Bosančić expects the earlier decision by the Council of Ministers to initiate negotiations for the interconnection between Republika Srpska, Bosnia and Herzegovina, and Serbia to be implemented. She considers it a significant step towards realizing this project. The Energy Development Strategy of Republika Srpska until 2035, along with the necessary legal legislation and amendments to the Spatial Plan, already incorporates this gas project.

Meanwhile, Milos Šolaja, a professor at the Faculty of Political Sciences in Banja Luka, emphasizes the energy crisis faced by Bosnia and Herzegovina and the world, particularly due to the Russian-Ukrainian conflict. He believes that focusing on renewable energy sources is essential, as Bosnia and Herzegovina encounters challenges in various energy policy aspects, including energy sources and transport routes.

Regarding the FBiH’s opposition to the eastern gas interconnection with Serbia, Šolaja suggests that political reasons prevail over EU principles of diversification and supply security. He mentions that an agreement in principle was reached at the Council of Ministers, but remains skeptical until the project is actually implemented.

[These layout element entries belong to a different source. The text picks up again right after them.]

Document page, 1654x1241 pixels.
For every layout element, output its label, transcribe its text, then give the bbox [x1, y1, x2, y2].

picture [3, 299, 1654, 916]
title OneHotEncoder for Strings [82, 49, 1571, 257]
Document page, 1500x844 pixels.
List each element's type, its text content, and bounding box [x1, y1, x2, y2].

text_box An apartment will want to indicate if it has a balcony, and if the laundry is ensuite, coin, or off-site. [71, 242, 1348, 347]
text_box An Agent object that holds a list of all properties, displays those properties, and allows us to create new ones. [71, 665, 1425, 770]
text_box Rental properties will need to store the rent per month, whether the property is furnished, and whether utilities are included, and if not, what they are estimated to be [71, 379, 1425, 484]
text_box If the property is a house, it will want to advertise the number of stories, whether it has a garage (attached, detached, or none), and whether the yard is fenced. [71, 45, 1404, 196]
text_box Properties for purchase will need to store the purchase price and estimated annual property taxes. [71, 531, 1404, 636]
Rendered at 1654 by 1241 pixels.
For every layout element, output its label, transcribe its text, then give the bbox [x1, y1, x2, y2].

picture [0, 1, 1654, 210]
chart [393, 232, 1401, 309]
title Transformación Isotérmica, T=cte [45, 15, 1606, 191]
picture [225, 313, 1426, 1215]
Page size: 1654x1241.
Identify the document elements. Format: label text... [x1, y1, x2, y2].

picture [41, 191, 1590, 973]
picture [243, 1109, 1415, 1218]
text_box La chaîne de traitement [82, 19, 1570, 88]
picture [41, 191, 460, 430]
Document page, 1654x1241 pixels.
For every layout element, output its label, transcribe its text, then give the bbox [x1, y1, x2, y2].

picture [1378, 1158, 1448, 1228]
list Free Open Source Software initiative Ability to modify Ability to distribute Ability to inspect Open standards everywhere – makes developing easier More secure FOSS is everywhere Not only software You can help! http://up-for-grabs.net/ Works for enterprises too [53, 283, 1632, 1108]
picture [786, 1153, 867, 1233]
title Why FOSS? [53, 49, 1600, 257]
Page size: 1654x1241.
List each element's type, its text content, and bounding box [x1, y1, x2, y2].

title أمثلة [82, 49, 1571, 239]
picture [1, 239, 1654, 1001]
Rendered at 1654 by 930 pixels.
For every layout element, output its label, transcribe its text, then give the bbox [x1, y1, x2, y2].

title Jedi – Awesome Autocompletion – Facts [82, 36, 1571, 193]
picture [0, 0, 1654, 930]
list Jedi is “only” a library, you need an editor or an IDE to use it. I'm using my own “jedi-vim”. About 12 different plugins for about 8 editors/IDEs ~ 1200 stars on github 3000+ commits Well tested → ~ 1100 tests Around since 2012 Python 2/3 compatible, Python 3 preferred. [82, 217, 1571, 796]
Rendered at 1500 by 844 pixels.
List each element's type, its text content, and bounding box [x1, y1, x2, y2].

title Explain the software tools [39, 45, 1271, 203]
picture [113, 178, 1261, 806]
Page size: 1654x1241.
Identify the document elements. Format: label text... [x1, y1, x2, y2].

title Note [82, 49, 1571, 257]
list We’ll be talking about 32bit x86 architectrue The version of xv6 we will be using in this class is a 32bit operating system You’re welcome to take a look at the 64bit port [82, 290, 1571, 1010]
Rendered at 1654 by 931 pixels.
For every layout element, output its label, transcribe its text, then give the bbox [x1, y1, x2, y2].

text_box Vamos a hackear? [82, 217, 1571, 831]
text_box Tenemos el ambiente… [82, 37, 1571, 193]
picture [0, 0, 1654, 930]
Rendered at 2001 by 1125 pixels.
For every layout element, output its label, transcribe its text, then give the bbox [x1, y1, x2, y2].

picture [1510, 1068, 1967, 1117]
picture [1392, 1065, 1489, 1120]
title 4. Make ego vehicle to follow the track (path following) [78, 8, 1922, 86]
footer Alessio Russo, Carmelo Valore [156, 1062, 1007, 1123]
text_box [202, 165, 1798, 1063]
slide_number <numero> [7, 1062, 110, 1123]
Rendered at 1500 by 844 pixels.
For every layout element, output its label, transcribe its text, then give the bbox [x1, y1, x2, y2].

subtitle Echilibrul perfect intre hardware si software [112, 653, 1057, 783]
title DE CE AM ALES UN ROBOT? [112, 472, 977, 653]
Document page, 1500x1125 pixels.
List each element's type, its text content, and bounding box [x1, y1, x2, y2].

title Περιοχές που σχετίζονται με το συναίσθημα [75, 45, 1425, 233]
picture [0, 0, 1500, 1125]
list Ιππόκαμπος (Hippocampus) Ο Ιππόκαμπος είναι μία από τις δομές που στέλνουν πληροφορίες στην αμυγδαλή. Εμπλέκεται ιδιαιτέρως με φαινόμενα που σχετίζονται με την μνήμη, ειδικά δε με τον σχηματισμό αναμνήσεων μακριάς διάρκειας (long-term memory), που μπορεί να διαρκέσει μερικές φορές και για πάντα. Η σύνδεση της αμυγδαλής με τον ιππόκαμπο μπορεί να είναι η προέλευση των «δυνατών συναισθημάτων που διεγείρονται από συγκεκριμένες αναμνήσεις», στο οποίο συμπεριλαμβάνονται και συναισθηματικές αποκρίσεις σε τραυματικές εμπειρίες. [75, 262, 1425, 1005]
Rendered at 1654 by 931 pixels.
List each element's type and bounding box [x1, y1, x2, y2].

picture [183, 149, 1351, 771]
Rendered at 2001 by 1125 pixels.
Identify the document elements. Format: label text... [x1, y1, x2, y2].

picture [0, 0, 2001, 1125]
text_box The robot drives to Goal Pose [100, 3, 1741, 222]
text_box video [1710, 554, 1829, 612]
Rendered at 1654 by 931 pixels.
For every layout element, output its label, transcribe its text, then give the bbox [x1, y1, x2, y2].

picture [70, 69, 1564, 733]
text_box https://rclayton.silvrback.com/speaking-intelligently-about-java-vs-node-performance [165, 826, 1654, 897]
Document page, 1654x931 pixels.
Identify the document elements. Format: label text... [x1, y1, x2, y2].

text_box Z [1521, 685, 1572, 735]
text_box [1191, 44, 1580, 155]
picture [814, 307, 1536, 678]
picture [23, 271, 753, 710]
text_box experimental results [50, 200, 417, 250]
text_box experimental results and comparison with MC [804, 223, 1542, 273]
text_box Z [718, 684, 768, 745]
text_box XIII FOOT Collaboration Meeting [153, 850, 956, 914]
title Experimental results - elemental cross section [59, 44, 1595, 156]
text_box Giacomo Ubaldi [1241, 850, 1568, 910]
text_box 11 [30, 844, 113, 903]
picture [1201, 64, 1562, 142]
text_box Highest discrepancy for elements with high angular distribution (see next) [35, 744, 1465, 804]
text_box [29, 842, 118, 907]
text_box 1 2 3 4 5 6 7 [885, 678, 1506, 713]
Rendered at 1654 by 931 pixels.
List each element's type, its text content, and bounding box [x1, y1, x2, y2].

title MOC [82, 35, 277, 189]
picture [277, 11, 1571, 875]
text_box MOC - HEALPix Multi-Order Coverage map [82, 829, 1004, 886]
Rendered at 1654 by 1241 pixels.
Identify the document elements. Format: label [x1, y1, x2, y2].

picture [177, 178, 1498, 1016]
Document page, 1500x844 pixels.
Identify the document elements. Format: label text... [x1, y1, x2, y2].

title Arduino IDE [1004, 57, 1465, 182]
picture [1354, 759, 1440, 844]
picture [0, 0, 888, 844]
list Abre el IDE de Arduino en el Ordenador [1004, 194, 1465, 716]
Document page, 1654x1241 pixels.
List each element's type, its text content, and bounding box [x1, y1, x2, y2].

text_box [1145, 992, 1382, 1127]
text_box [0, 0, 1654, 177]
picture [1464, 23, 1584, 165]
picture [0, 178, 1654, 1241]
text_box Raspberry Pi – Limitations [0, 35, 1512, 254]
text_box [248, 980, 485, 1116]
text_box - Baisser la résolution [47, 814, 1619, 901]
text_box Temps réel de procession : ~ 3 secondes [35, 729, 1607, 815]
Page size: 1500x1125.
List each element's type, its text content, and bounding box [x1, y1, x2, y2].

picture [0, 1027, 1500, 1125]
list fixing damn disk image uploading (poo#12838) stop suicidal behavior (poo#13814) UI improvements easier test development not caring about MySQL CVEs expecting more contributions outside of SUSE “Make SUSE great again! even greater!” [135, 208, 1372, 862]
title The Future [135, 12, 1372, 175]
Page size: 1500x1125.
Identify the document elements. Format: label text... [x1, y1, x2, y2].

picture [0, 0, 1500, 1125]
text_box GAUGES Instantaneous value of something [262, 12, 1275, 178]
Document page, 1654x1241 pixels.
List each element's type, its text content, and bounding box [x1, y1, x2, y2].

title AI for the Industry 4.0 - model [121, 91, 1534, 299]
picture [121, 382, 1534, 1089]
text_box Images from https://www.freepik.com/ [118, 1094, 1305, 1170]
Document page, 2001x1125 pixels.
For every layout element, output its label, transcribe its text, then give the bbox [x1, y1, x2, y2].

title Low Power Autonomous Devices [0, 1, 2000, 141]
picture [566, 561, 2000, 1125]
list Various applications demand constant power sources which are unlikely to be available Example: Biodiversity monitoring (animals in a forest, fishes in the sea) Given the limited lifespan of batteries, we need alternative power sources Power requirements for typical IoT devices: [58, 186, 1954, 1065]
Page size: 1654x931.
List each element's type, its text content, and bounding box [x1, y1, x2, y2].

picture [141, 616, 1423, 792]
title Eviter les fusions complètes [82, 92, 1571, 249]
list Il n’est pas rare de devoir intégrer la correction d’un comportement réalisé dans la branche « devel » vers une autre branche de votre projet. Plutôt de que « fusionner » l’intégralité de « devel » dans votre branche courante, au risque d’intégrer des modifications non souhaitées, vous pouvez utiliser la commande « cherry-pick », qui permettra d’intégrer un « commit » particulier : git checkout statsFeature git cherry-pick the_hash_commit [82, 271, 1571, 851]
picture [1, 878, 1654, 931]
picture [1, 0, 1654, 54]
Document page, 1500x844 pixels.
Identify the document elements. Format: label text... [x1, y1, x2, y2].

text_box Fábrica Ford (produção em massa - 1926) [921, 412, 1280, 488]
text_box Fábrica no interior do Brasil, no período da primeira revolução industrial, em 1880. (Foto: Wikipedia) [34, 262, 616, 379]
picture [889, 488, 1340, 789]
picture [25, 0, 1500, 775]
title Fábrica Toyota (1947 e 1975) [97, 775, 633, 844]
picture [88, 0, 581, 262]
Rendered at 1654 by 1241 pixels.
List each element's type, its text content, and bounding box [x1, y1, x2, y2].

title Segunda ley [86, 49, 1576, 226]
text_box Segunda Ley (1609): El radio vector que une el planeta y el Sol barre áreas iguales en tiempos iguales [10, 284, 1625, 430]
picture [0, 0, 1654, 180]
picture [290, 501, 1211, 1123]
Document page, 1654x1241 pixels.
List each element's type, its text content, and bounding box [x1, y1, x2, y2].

Dusan Proroković, the Head of the Belgrade Center for Eurasian Studies at the Institute for International Politics and Economy, expresses doubts about Europe’s economic future due to high energy prices that are expected to persist for at least five years. Serbia, on the other hand, aims to become a regional distributor of Russian gas and strengthen its connections in the region.

Various stakeholders, including representatives from the Ministry of Energy and Mining of Republika Srpska, gas sector experts, the Commission for Concessions of Republika Srpska, analysts, professors, and representatives from the “Center for Lobbying” association, are participating in the scientific-professional conference.